Consiglio d’Europa: la Commissione Affari giuridici e Diritti umani ha definito la Russia una dittatura

La Commissione per gli Affari legali e i diritti umani dell’Assemblea parlamentare del Consiglio d’Europa ha definito la Russia una dittatura, esprimendo preoccupazione per le modifiche apportate alla sua Costituzione nel 2020. Tali variazioni consentono all’attuale presidente russo, Vladimir Putin, di rimanere al potere fino al 2036.

“Lo strapotere del presidente, derivante dal suo lunghissimo mandato in carica, in assenza di pesi e contrappesi quali un Parlamento forte, un sistema giudiziario indipendente, media liberi e una vivace società civile, ha trasformato la Russia in una dittatura di fatto”, ha affermato la Commissione in un suo rapporto.

Secondo i parlamentari del Consiglio d’Europa, l’invasione russa dell’Ucraina ha dimostrato che i regimi dittatoriali “rappresentano una minaccia alla pace e alla sicurezza internazionale, all’integrità territoriale e all’indipendenza politica dei loro vicini”.

# Righe di dati
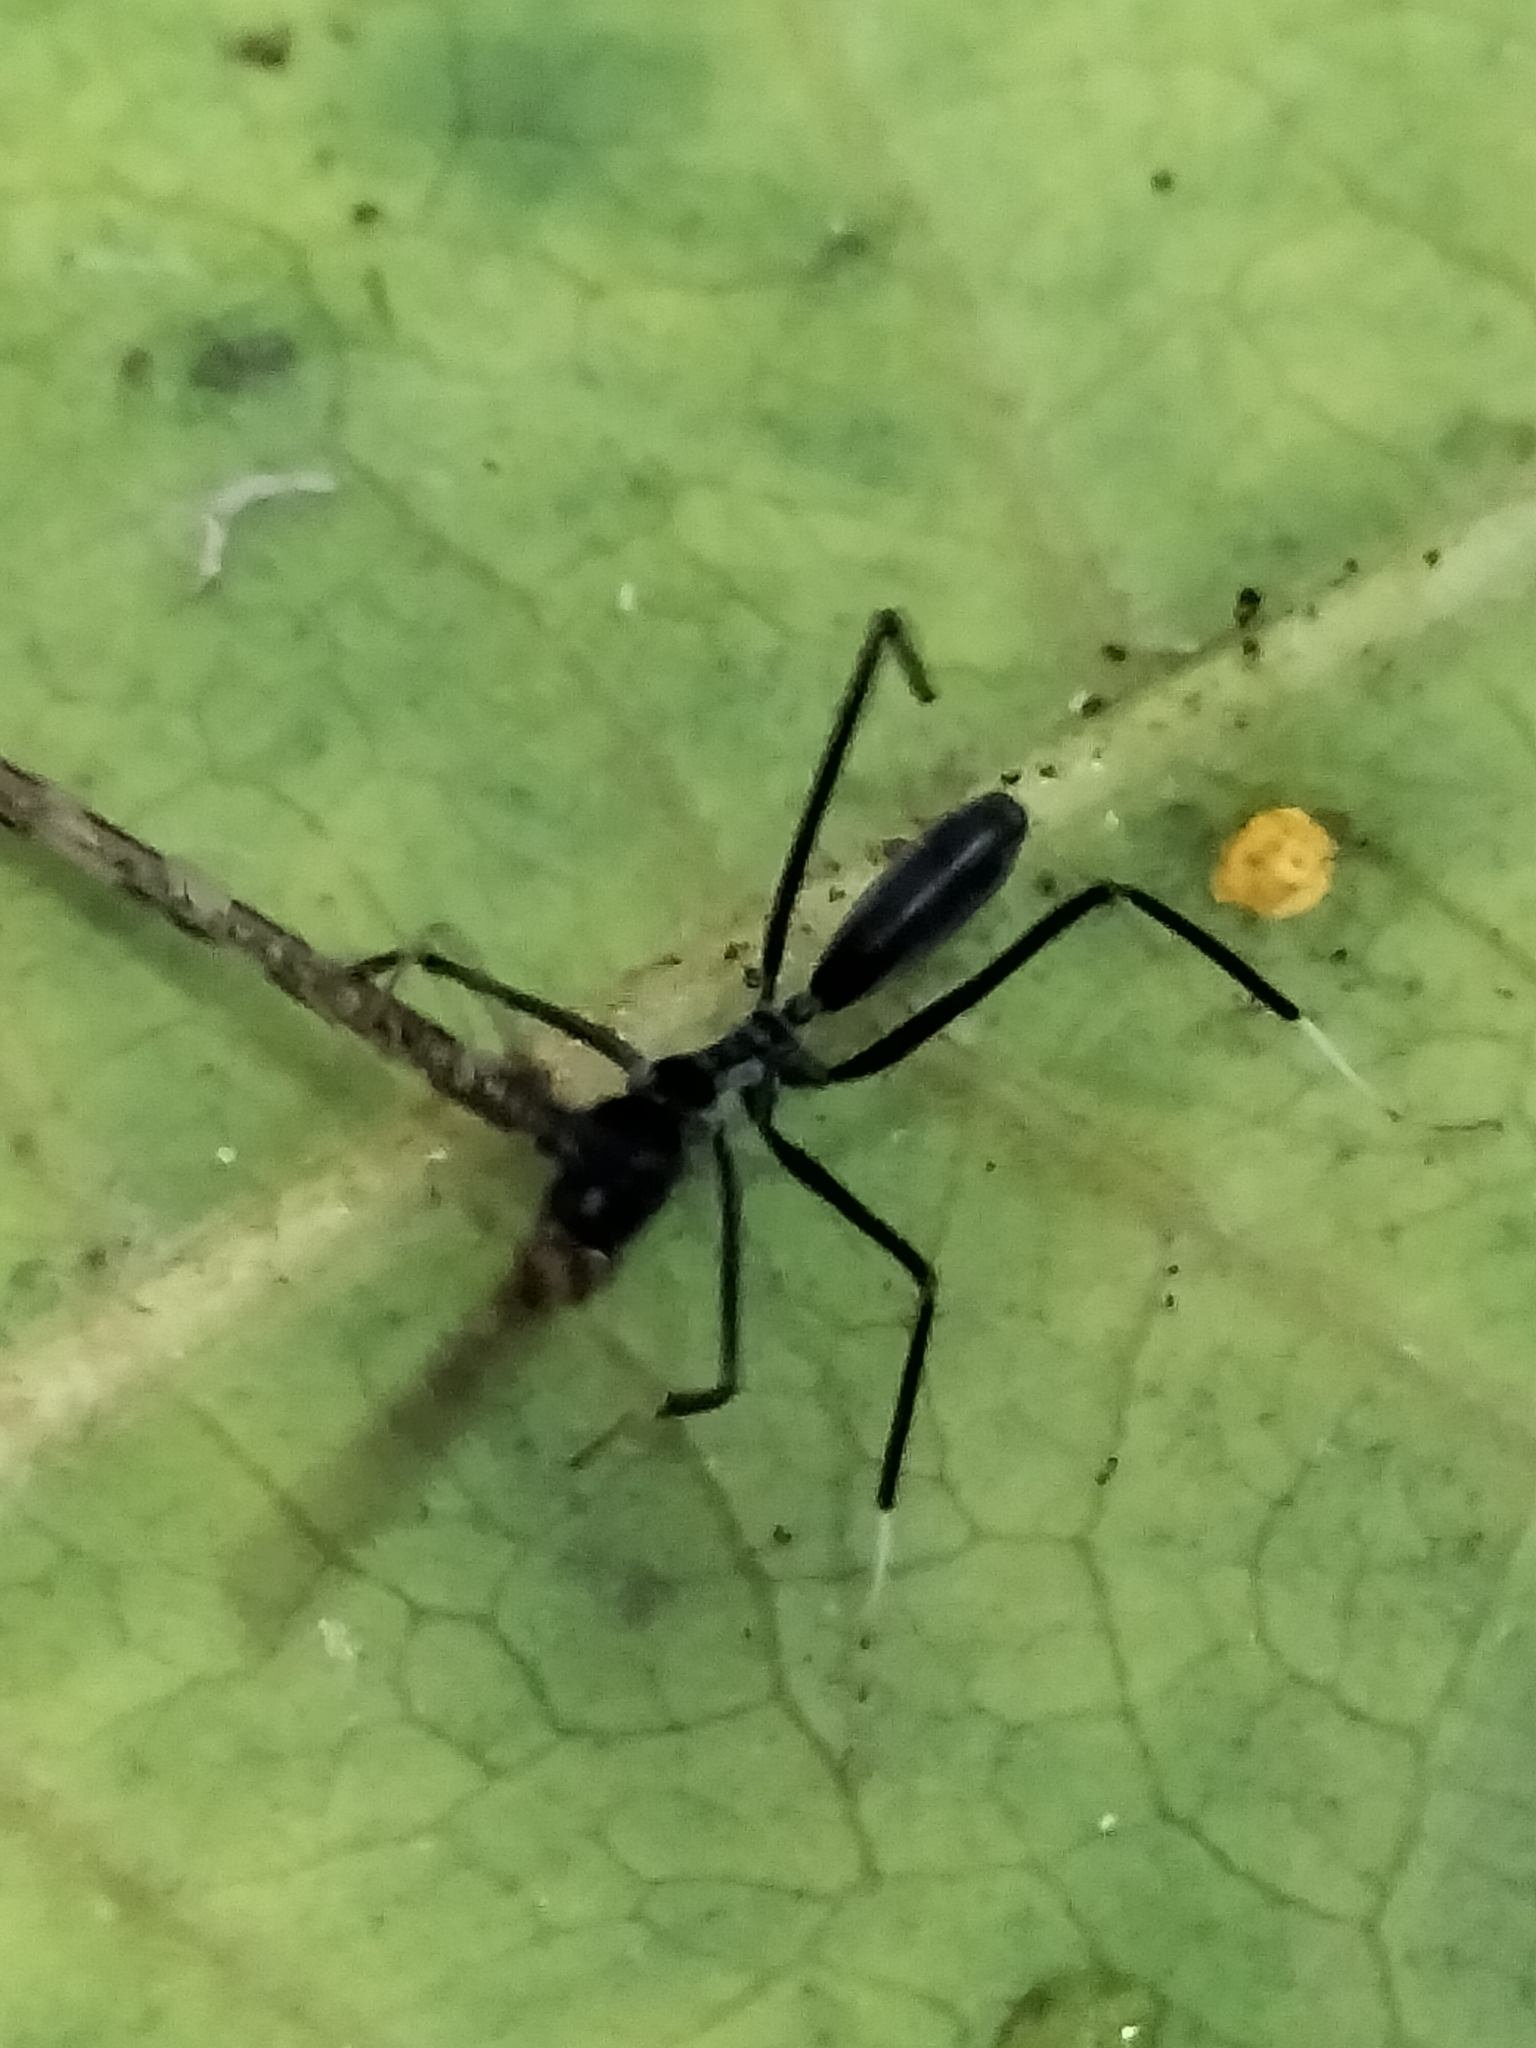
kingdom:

# Consegna
Secondo l'estratto sul Consiglio d'Europa, quali pesi e contrappesi mancano in Russia? Li elenchi tutti. Le righe provengono da una fonte diversa dall'estratto.

# Risposta completa
- un Parlamento forte
- un sistema giudiziario indipendente
- media liberi
- una vivace società civile